**Given request**
Could you reproduce the listing below word for word, from the first line to the last?

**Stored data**
┌────────

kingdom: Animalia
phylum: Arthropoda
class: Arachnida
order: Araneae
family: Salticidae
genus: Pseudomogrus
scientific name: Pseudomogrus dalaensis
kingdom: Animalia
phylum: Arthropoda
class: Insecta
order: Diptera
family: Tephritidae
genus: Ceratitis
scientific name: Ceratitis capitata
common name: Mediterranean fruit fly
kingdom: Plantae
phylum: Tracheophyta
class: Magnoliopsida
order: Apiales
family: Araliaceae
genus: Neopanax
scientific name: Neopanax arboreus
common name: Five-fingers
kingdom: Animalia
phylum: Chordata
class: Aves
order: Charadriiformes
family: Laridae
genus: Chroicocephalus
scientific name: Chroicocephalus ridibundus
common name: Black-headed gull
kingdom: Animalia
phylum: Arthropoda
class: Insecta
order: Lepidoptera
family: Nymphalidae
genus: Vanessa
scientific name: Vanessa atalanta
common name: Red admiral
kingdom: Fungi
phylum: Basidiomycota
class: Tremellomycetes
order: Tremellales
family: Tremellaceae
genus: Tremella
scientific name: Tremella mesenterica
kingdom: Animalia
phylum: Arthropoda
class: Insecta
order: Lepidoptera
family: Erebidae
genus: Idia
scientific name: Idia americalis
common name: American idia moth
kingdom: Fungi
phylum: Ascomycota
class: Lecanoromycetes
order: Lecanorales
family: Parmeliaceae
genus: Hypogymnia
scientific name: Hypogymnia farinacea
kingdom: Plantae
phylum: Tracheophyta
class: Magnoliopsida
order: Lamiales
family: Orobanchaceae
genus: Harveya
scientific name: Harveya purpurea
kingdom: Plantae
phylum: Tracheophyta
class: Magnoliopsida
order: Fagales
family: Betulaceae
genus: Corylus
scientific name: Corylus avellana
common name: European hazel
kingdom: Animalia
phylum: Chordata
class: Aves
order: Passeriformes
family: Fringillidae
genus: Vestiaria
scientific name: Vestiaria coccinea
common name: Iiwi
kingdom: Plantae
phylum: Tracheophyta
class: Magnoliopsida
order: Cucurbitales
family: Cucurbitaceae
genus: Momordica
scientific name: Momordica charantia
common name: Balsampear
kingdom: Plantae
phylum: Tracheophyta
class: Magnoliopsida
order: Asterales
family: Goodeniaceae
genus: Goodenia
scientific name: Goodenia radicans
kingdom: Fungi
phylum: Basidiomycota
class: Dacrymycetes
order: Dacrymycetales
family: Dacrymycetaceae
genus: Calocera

└────────

**Result of the exercise**
kingdom: Animalia
phylum: Arthropoda
class: Arachnida
order: Araneae
family: Salticidae
genus: Pseudomogrus
scientific name: Pseudomogrus dalaensis
kingdom: Animalia
phylum: Arthropoda
class: Insecta
order: Diptera
family: Tephritidae
genus: Ceratitis
scientific name: Ceratitis capitata
common name: Mediterranean fruit fly
kingdom: Plantae
phylum: Tracheophyta
class: Magnoliopsida
order: Apiales
family: Araliaceae
genus: Neopanax
scientific name: Neopanax arboreus
common name: Five-fingers
kingdom: Animalia
phylum: Chordata
class: Aves
order: Charadriiformes
family: Laridae
genus: Chroicocephalus
scientific name: Chroicocephalus ridibundus
common name: Black-headed gull
kingdom: Animalia
phylum: Arthropoda
class: Insecta
order: Lepidoptera
family: Nymphalidae
genus: Vanessa
scientific name: Vanessa atalanta
common name: Red admiral
kingdom: Fungi
phylum: Basidiomycota
class: Tremellomycetes
order: Tremellales
family: Tremellaceae
genus: Tremella
scientific name: Tremella mesenterica
kingdom: Animalia
phylum: Arthropoda
class: Insecta
order: Lepidoptera
family: Erebidae
genus: Idia
scientific name: Idia americalis
common name: American idia moth
kingdom: Fungi
phylum: Ascomycota
class: Lecanoromycetes
order: Lecanorales
family: Parmeliaceae
genus: Hypogymnia
scientific name: Hypogymnia farinacea
kingdom: Plantae
phylum: Tracheophyta
class: Magnoliopsida
order: Lamiales
family: Orobanchaceae
genus: Harveya
scientific name: Harveya purpurea
kingdom: Plantae
phylum: Tracheophyta
class: Magnoliopsida
order: Fagales
family: Betulaceae
genus: Corylus
scientific name: Corylus avellana
common name: European hazel
kingdom: Animalia
phylum: Chordata
class: Aves
order: Passeriformes
family: Fringillidae
genus: Vestiaria
scientific name: Vestiaria coccinea
common name: Iiwi
kingdom: Plantae
phylum: Tracheophyta
class: Magnoliopsida
order: Cucurbitales
family: Cucurbitaceae
genus: Momordica
scientific name: Momordica charantia
common name: Balsampear
kingdom: Plantae
phylum: Tracheophyta
class: Magnoliopsida
order: Asterales
family: Goodeniaceae
genus: Goodenia
scientific name: Goodenia radicans
kingdom: Fungi
phylum: Basidiomycota
class: Dacrymycetes
order: Dacrymycetales
family: Dacrymycetaceae
genus: Calocera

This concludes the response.